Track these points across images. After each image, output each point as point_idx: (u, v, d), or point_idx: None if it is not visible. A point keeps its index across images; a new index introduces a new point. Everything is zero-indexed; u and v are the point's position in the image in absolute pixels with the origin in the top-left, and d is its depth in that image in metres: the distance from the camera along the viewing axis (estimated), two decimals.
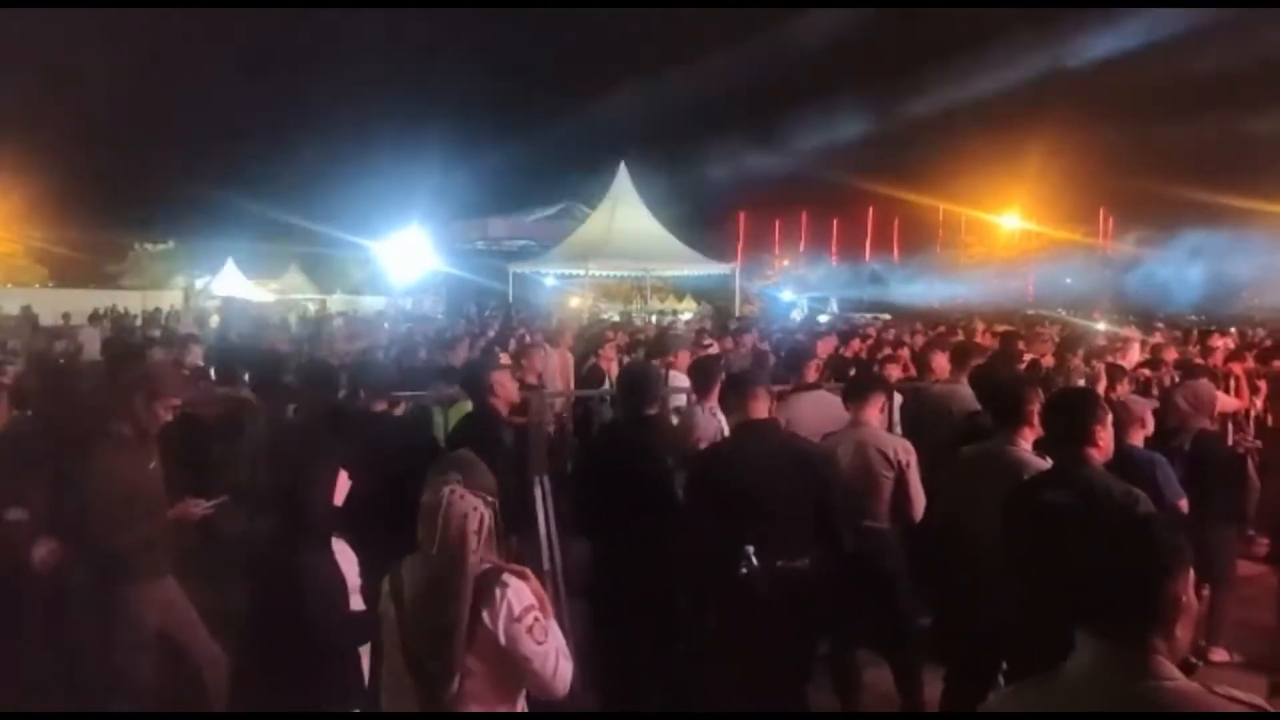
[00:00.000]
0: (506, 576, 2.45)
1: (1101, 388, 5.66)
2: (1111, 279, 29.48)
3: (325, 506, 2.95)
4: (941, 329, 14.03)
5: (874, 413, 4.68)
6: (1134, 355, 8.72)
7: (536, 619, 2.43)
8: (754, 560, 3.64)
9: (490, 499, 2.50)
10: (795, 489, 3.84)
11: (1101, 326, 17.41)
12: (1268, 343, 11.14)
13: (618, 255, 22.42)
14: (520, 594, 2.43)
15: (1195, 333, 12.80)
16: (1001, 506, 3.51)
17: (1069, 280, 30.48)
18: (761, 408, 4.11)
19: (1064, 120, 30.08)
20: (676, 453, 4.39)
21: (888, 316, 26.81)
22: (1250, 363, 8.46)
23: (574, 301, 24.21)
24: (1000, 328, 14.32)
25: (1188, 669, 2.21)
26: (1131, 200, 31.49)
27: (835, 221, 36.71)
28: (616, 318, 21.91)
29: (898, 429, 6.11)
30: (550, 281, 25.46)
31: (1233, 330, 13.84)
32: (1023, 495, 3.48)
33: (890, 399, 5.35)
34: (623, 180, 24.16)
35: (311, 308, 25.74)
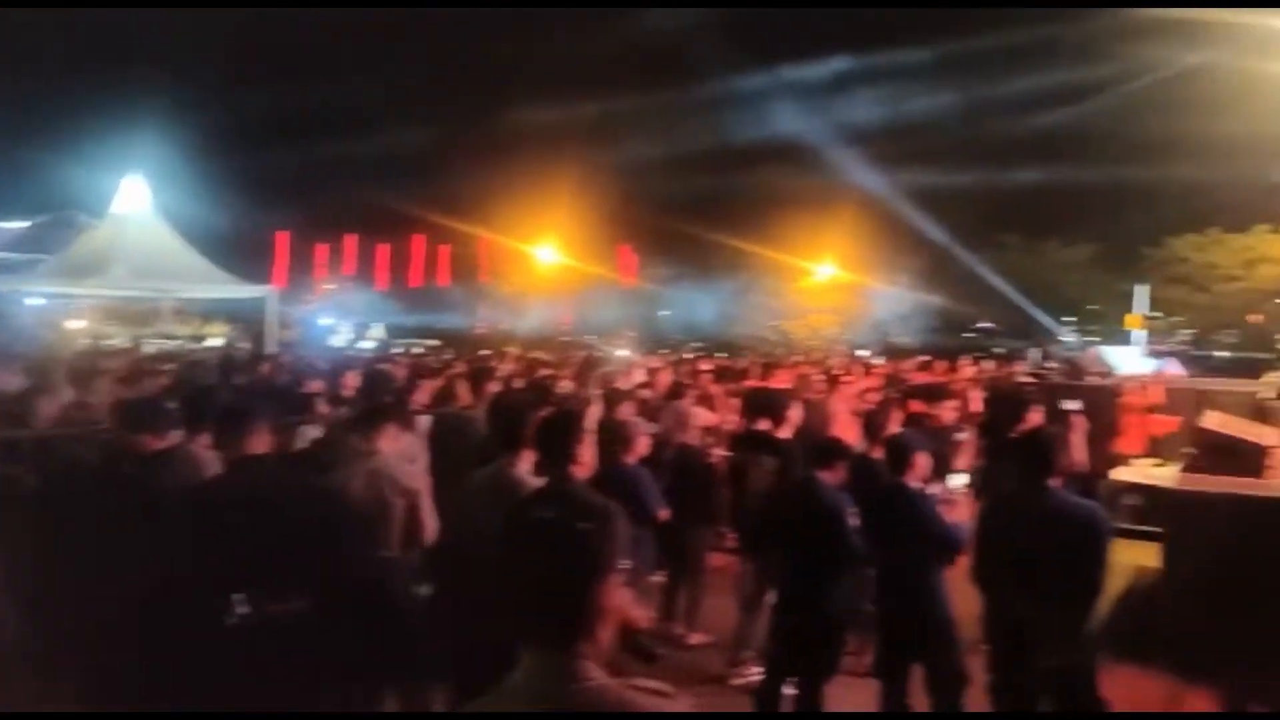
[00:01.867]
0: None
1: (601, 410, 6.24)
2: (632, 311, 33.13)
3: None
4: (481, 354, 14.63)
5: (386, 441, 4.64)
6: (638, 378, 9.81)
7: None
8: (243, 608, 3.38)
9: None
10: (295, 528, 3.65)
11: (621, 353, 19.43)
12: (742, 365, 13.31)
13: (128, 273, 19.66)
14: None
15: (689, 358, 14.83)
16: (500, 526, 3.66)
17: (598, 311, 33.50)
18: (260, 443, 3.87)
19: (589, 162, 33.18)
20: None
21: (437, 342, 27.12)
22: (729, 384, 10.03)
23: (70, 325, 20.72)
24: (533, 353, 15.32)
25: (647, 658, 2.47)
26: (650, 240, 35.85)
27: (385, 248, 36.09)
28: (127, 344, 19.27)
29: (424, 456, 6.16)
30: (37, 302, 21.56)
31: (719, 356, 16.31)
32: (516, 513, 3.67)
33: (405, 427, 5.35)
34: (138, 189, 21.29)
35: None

--------------------------------------------------

The task: Please transcribe the listing exactly as it stands, but omit its pictures.

Output below:
Track these points across images. After each image, output each point as point_idx: (u, v, d), or point_idx: None if it is not visible. A point keeps its index across images; a new index introduces a new point. Everything is zero-indexed; u and v are the point's position in the image in absolute pixels with the origin in the top-left, and d is its depth in that image in metres: the distance from the camera along the viewing axis (estimated), two decimals.
[00:00.000]
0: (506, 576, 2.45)
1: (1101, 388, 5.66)
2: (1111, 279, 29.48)
3: (325, 506, 2.95)
4: (941, 329, 14.03)
5: (874, 413, 4.68)
6: (1134, 355, 8.72)
7: (536, 619, 2.43)
8: (754, 560, 3.64)
9: (490, 499, 2.50)
10: (795, 489, 3.84)
11: (1101, 326, 17.41)
12: (1268, 343, 11.14)
13: (618, 255, 22.42)
14: (520, 594, 2.43)
15: (1195, 333, 12.80)
16: (1001, 506, 3.51)
17: (1069, 280, 30.48)
18: (761, 408, 4.11)
19: (1064, 120, 30.08)
20: (676, 453, 4.39)
21: (888, 316, 26.81)
22: (1250, 363, 8.46)
23: (574, 301, 24.21)
24: (1000, 328, 14.32)
25: (1188, 669, 2.21)
26: (1131, 200, 31.49)
27: (835, 221, 36.71)
28: (616, 318, 21.91)
29: (898, 429, 6.11)
30: (550, 281, 25.46)
31: (1233, 330, 13.84)
32: (1023, 495, 3.48)
33: (890, 399, 5.35)
34: (623, 180, 24.16)
35: (311, 308, 25.74)
[00:01.867]
0: None
1: (601, 410, 6.24)
2: (632, 311, 33.13)
3: None
4: (481, 354, 14.63)
5: (386, 441, 4.64)
6: (638, 378, 9.81)
7: None
8: (243, 608, 3.38)
9: None
10: (295, 528, 3.65)
11: (621, 353, 19.43)
12: (742, 365, 13.31)
13: (128, 273, 19.66)
14: None
15: (689, 358, 14.83)
16: (500, 526, 3.66)
17: (598, 311, 33.50)
18: (260, 443, 3.87)
19: (589, 162, 33.18)
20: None
21: (437, 342, 27.12)
22: (729, 384, 10.03)
23: (70, 325, 20.72)
24: (533, 353, 15.32)
25: (647, 658, 2.47)
26: (650, 240, 35.85)
27: (385, 248, 36.09)
28: (127, 344, 19.27)
29: (424, 456, 6.16)
30: (37, 302, 21.56)
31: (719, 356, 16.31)
32: (516, 513, 3.67)
33: (405, 427, 5.35)
34: (138, 189, 21.29)
35: None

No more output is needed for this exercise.